■ **READING PASSAGE**:
Ecclesiastes 4:1-16

We live in the Information Age. It is the day of instant news, instant entertainment, and instant communication.

Agricultural Age

Industrial Age

Technological Age

Information Age

Children worked at home & on the farms

People went to work in factories in the city

People working both at home & if offices

Information by word of mouth

Newspapers & books

Radio & Television

Multi-media: Internet, Cable TV

When my brother first moved to Germany to serve as a missionary pastor, we would write letters back and forth which would take weeks and sometimes months to make the crossing. Now we write E-mail back and forth in a single day. And yet, with this growing technology and its corresponding ability to communicate, people are finding themselves more alone than ever.



1 Then I looked again at all the acts of oppression which were being done under the sun. And behold I saw the tears of the oppressed and that they had no one to comfort them; and on the side of their oppressors was power, but they had no one to comfort them.

2 So I congratulated the dead who are already dead more than the living who are still living.

3 But better off than both of them is the one who has never existed, who has never seen the evil activity that is done under the sun. (Ecclesiastes 4:1-3).

■ **PROVIDED MATERIAL**:

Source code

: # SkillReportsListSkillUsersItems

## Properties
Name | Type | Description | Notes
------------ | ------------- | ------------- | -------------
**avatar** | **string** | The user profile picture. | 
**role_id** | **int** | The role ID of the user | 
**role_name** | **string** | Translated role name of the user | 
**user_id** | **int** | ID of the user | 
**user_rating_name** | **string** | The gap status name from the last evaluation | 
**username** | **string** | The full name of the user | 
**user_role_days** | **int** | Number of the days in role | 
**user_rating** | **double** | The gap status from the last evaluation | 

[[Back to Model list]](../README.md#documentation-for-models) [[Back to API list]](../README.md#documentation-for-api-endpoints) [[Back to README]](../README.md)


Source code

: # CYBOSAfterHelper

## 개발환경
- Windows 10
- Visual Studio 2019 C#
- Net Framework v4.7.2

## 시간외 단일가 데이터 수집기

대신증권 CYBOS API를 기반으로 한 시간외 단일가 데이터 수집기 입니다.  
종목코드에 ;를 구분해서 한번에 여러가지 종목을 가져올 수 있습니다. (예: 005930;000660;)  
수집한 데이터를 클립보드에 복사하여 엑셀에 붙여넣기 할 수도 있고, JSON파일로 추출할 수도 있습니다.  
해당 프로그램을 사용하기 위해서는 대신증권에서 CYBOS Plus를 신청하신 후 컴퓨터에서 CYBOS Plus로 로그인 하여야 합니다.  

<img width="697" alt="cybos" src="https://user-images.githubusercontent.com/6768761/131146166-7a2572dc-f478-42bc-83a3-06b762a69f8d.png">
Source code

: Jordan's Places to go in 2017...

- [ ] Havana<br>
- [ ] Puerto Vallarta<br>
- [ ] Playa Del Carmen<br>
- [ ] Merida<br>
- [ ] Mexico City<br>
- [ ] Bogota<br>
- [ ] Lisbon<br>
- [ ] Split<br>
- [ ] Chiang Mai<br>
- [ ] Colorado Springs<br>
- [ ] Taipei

■ **TASKS AND EXERCISES**:
1/ Please answer these from the Ecclesiastes page:
(a) To what country did the writer's brother move to serve as a missionary pastor?
(b) According to verse 1, what did the oppressed have no one to do for them?
(c) According to verse 3, who is better off than both the dead and the living?
2/ Name every age listed on the Ecclesiastes page.

■ **COMPLETED EXERCISE**:
1/
(a) Germany
(b) Comfort them
(c) The one who has never existed and has never seen the evil activity done under the sun

2/ Agricultural Age, Industrial Age, Technological Age, Information Age